F の方向は棒の方向であり斜め方向です。鉛直方向と水平方向に分解すると、

  鉛直方向:Fsinθ
  水平方向:Fcosθ

垂直抗力 N の大きさは

    N = Fsinθ + mg

よって、最大静止摩擦力f とすると

    f = μN = μ(Fsinθ + mg)

物体が動き出す瞬間は Fcosθ と最大静止摩擦力 f が同じ大きさとなっているから Fcosθ < f の間は動かず、
Fcosθ > f となると動きます。
徐々に大きくしていって動き出す瞬間というのは
Fcosθ = f となる瞬間です。

    Fcosθ = f

 ⇔  Fcosθ = μ(Fsinθ + mg)

 ∴  Fcosθ - μFsinθ = mgμ

 ∴  F(cosθ - μsinθ) = mgμ

 ∴  F = \(\large{\frac{mgμ}{\cosθ - μ\sinθ}}\)

 

(余談)
θ が大きいと、cosθ が小さくなり sinθ が大きくなるので、分母が小さくなり、F は大きくなります。棒の角度が立っているときほど、大きい力が必要ということです。θ の値によっては分母が 0 に近くなり、F がとてつもなく大きくなってしまいます。これは、いくら力を入れても動かないということです。

◆ 問題 1
本文によると、垂直抗力 N の大きさはどのような式で表されるか。
◆ 問題 2
本文のうち「N = Fsinθ +」から「Fcosθ = f となる瞬間です。」までの部分を、一字も変えずに書き出せ。

◆ 与えられたデータ
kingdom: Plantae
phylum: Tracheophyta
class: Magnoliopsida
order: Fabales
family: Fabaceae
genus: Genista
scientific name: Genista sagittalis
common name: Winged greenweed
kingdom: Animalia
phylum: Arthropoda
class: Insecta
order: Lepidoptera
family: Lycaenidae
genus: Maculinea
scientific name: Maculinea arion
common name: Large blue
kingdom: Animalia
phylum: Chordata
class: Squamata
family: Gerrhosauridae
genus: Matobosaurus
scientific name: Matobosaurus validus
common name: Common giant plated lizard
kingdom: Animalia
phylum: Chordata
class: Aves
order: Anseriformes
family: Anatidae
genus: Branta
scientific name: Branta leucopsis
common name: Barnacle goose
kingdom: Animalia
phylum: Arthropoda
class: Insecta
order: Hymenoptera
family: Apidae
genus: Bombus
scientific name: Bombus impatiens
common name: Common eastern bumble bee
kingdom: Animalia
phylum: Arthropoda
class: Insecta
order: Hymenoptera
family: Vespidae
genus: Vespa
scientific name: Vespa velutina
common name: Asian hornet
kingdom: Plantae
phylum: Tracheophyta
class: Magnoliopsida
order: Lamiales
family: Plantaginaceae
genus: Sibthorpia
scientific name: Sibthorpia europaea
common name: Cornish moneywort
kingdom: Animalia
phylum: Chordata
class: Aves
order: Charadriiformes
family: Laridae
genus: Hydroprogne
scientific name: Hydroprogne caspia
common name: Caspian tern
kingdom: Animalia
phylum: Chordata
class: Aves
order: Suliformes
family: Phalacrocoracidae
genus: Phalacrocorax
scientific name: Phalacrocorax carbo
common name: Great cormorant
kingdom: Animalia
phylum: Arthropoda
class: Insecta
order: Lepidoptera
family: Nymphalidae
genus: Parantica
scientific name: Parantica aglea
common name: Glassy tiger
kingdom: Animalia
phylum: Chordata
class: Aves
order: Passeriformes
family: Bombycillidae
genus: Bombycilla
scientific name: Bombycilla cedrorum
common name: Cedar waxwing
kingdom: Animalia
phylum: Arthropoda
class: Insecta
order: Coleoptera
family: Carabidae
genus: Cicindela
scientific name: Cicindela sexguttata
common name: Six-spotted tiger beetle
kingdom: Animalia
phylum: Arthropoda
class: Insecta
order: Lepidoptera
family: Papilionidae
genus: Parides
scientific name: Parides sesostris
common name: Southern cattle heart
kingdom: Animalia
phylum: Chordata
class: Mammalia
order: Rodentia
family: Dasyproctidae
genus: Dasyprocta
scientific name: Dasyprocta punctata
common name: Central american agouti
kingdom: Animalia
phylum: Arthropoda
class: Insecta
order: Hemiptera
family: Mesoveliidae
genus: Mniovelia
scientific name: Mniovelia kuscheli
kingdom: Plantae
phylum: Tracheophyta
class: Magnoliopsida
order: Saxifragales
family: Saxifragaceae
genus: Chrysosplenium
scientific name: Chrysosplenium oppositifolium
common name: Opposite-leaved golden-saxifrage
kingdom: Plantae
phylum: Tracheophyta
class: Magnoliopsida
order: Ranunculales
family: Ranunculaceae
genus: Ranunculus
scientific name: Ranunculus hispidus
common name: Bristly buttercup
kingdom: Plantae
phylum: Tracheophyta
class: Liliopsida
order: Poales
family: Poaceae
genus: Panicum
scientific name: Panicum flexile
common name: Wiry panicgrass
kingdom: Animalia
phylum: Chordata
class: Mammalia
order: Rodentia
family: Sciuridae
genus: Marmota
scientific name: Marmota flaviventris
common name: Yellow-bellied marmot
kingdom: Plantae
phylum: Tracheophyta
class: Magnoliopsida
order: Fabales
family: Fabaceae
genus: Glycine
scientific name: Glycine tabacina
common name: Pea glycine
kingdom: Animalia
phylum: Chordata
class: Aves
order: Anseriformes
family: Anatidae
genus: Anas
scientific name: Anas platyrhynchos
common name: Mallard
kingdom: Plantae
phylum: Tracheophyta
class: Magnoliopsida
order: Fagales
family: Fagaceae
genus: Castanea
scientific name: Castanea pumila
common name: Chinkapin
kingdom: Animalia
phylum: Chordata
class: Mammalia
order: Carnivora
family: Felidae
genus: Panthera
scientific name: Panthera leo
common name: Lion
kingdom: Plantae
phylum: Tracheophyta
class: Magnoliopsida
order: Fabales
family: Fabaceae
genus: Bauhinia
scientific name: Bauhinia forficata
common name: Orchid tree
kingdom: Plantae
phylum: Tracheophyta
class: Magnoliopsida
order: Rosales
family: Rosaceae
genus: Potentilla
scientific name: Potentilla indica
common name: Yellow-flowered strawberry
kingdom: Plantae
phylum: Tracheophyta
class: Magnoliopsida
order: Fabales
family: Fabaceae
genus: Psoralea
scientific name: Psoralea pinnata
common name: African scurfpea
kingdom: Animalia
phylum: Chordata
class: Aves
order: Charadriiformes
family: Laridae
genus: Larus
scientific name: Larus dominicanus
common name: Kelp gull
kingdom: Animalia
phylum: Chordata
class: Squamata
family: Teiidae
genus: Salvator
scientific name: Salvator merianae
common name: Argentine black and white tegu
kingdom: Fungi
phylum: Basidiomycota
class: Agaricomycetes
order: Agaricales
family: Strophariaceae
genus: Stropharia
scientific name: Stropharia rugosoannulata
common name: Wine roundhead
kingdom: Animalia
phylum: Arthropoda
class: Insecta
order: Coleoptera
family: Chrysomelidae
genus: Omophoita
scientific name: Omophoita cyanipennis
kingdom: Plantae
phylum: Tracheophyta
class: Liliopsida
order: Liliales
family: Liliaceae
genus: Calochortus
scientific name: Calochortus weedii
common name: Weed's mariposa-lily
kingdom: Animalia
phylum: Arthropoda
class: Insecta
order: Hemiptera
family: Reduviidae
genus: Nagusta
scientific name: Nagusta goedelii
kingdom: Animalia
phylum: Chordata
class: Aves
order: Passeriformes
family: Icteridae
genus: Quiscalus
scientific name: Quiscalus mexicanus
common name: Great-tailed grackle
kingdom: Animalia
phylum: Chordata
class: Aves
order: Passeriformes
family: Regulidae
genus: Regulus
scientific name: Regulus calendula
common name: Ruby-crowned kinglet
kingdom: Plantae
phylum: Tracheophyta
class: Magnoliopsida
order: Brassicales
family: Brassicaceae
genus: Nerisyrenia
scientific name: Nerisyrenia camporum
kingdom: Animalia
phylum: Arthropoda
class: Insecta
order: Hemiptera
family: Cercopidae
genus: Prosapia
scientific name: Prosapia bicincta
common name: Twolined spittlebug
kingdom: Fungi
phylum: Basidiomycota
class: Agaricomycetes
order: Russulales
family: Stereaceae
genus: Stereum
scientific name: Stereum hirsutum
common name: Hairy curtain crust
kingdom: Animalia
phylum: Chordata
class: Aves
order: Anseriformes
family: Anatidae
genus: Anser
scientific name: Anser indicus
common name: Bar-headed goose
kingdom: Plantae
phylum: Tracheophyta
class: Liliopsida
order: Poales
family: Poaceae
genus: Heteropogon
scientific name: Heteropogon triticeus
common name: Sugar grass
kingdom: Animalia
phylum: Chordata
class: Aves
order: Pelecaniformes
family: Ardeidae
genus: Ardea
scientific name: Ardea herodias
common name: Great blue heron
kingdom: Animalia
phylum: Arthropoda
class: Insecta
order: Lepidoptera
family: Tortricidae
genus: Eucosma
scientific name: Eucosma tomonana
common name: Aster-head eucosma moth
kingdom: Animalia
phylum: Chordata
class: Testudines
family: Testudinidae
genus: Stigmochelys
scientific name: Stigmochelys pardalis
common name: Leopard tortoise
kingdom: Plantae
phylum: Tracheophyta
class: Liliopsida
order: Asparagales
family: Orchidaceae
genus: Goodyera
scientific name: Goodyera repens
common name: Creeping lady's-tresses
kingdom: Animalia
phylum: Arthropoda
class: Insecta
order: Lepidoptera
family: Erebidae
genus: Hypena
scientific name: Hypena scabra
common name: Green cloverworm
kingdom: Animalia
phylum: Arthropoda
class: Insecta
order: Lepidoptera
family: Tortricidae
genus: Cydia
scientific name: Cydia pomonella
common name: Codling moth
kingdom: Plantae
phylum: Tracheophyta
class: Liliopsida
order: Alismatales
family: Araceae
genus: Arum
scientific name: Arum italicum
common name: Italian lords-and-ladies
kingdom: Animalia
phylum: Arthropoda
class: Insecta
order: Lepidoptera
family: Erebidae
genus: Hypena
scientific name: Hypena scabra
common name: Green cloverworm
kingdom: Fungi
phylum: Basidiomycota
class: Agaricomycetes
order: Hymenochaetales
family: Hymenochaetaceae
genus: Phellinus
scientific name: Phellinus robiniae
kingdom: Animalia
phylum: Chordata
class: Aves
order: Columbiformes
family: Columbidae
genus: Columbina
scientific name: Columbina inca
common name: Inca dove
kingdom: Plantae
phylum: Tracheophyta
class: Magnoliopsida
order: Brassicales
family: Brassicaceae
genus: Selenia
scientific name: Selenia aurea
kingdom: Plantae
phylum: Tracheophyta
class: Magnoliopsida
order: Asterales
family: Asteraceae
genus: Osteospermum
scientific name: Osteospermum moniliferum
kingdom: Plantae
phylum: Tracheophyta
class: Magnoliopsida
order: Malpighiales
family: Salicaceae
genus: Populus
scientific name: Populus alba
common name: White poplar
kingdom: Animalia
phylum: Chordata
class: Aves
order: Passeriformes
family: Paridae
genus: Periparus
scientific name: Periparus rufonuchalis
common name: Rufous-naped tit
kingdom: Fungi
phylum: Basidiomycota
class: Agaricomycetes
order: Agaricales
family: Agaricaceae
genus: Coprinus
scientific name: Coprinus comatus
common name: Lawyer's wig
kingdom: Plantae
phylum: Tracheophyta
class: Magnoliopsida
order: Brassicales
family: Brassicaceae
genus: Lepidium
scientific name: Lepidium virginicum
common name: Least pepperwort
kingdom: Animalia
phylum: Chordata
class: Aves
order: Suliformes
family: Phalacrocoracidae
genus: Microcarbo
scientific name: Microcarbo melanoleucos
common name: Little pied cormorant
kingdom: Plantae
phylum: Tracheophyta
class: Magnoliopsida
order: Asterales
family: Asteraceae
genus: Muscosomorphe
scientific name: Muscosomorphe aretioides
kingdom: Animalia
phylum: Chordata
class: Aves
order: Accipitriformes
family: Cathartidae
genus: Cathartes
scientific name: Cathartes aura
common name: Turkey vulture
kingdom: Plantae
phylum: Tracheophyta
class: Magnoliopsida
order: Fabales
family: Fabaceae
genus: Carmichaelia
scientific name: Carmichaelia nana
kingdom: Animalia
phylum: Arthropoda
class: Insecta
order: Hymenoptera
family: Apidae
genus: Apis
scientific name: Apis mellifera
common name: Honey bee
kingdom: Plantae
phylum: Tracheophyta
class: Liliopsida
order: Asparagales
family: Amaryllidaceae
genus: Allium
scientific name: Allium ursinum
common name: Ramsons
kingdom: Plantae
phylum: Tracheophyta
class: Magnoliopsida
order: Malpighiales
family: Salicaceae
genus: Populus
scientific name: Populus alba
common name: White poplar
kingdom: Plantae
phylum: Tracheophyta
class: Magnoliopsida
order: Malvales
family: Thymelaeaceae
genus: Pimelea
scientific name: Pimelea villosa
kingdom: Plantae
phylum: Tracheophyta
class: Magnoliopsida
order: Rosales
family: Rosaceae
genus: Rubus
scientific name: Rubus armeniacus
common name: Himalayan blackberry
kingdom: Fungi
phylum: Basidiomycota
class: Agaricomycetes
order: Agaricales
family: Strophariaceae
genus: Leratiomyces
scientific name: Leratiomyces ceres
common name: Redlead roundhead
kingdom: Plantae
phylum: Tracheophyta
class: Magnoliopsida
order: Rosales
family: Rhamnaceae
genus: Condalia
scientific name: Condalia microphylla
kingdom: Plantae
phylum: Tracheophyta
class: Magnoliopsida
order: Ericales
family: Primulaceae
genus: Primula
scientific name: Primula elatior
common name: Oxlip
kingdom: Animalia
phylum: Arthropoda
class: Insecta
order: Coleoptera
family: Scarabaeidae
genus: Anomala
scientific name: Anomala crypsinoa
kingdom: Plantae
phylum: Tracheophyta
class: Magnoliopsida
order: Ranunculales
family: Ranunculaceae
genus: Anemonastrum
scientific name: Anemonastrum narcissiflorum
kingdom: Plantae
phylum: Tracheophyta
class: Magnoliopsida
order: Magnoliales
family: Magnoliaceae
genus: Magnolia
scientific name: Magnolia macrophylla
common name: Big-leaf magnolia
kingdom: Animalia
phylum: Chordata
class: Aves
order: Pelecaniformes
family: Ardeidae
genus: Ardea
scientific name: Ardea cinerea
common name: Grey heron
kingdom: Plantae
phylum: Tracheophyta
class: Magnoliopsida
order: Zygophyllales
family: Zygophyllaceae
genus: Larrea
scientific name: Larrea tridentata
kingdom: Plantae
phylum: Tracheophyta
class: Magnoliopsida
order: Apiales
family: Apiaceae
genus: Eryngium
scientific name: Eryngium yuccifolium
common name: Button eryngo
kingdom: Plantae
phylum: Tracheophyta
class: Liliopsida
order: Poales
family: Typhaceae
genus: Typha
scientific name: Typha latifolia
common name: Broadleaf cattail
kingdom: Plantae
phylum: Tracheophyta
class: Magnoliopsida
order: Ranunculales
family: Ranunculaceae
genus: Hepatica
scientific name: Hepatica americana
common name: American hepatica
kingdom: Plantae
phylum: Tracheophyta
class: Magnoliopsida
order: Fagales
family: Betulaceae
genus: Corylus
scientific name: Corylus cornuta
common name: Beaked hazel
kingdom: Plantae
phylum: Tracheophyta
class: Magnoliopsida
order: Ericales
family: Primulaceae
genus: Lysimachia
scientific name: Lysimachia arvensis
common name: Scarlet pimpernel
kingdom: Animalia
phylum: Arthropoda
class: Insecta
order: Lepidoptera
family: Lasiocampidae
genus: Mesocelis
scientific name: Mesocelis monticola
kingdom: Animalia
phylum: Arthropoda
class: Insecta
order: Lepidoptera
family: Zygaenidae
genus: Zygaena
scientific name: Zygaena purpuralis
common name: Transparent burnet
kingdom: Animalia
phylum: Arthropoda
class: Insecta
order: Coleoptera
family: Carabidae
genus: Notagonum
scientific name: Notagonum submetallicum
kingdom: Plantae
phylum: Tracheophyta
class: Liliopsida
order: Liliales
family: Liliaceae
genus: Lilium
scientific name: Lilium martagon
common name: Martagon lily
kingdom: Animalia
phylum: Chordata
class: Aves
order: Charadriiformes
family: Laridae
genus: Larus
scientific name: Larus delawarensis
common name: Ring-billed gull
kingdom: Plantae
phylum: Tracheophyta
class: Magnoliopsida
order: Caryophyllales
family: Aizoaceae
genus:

◆ 解答例 1
N = Fsinθ + mg

◆ 解答例 2
N = Fsinθ + mg

よって、最大静止摩擦力f とすると

    f = μN = μ(Fsinθ + mg)

物体が動き出す瞬間は Fcosθ と最大静止摩擦力 f が同じ大きさとなっているから Fcosθ < f の間は動かず、
Fcosθ > f となると動きます。
徐々に大きくしていって動き出す瞬間というのは
Fcosθ = f となる瞬間です。